Студенческая жизнь с походами, вечеринками и кратковременной любовью проходила мимо меня. В тот момент я не задумывалась над причинами своей пассивности к окружающей меня веселой и беззаботной жизни. Сейчас, по прошествии многих лет, когда я смотрю на свою юность отстраненным и непредвзятым взглядом, я понимаю, что поведение мое было естественным и органично вытекало из моего домашнего воспитания. Отношение к учебе было заложено во мне с детства и являлось одним из основных правил той игры, которой я была обучена еще в раннем детстве. "Запомни, - говорила мне мама, - если ты хочешь хоть чего-нибудь добиться в жизни, ты, еврейка, должна быть на голову выше, чем окружающие тебя неевреи. Если они учатся на пять, ты должна учиться на десять. Это первый необходимый залог успеха". И я училась. Мои подружки шли в кино, а я брала задачник и решала все задачи подряд с первой до последней. Делала я это с удовольствием, не объясняя моим соученикам причину такой усидчивости, будучи уверенной, что я посвящена в тайну, секрет которой известен только мне.

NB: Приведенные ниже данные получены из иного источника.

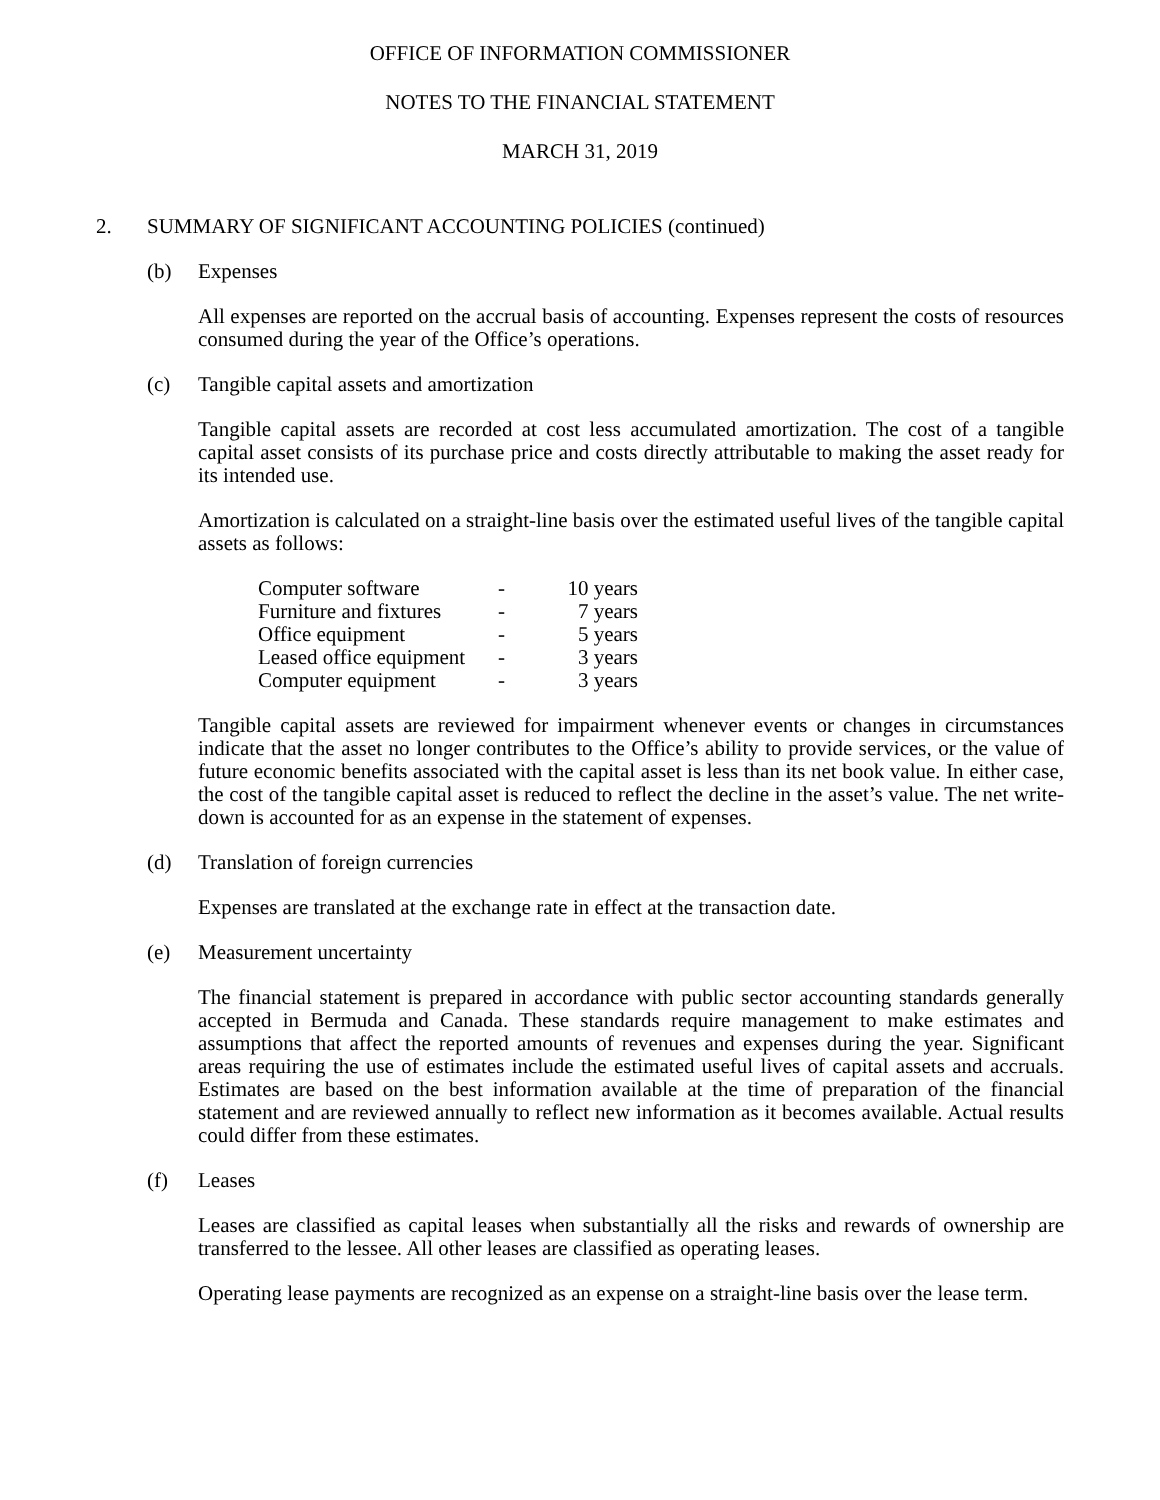OFFICE OF INFORMATION COMMISSIONER
NOTES TO THE FINANCIAL STATEMENT
MARCH 31, 2019
2. SUMMARY OF SIGNIFICANT ACCOUNTING POLICIES (continued)
(b) Expenses
All expenses are reported on the accrual basis of accounting. Expenses represent the costs of resources consumed during the year of the Office’s operations.
(c) Tangible capital assets and amortization
Tangible capital assets are recorded at cost less accumulated amortization. The cost of a tangible capital asset consists of its purchase price and costs directly attributable to making the asset ready for its intended use.
Amortization is calculated on a straight-line basis over the estimated useful lives of the tangible capital assets as follows:
| Computer software | - | 10 years |
| Furniture and fixtures | - | 7 years |
| Office equipment | - | 5 years |
| Leased office equipment | - | 3 years |
| Computer equipment | - | 3 years |
Tangible capital assets are reviewed for impairment whenever events or changes in circumstances indicate that the asset no longer contributes to the Office’s ability to provide services, or the value of future economic benefits associated with the capital asset is less than its net book value. In either case, the cost of the tangible capital asset is reduced to reflect the decline in the asset’s value. The net write-down is accounted for as an expense in the statement of expenses.
(d) Translation of foreign currencies
Expenses are translated at the exchange rate in effect at the transaction date.
(e) Measurement uncertainty
The financial statement is prepared in accordance with public sector accounting standards generally accepted in Bermuda and Canada. These standards require management to make estimates and assumptions that affect the reported amounts of revenues and expenses during the year. Significant areas requiring the use of estimates include the estimated useful lives of capital assets and accruals. Estimates are based on the best information available at the time of preparation of the financial statement and are reviewed annually to reflect new information as it becomes available. Actual results could differ from these estimates.
(f) Leases
Leases are classified as capital leases when substantially all the risks and rewards of ownership are transferred to the lessee. All other leases are classified as operating leases.
Operating lease payments are recognized as an expense on a straight-line basis over the lease term.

Вторая причина моей некоторой отчужденности была более прозаическая и в корне своем тоже была связана с мамой, хотя она об этом и не догадывалась. Так получилось, что Анечка, сестричка моя, была внешне похожа на папу. А это значит, что была она красивой и знала это. Я, в свою очередь, была похожа на маму, которая особой красотой не отличалась, но и не придавала этому особого значения. Очевидно, из самых добрых побуждений, обнимая меня и лаская, она часто повторяла: "Ты у меня маленькая пуговочка, - имея в виду мой курносый нос, - но ничего. Это не главное. Не родись красивой, а родись счастливой". Результатом такого успокоительного разговора было то, что я прежде всего усвоила - до красавицы мне далеко. И глубоко-глубоко в подсознании развился у меня маленький, но устойчивый и колючий, как заноза, комплекс неполноценности. И не хотела я, показав кому-нибудь свое расположение, получить щелчок по своему курносому носу. И избавляться мне от этого комплекса пришлось самой. И не всегда это было безболезненно как для меня, так и для того, кого я выбирала себе в компаньоны. Ну и нельзя не упомянуть еще одно маленькое замечание, которым мама напутствовала меня всякий раз, когда я время от времени выбиралась с подружками на танцы или вечеринку. "Конечно пойди, доченька, развлекись. Но учти, что я тебе доверяю". Эти последние слова всегда сидели во мне, и я не могла определить для себя, где та граница, переступив через которую, я потеряю доверие своей мамы. Поэтому когда все мои подружки наперебой рассказывали о своих поцелуях с мальчиками, я этим похвастаться не могла. С моей точки зрения мои поцелуи уже входили в сферу маминого доверия.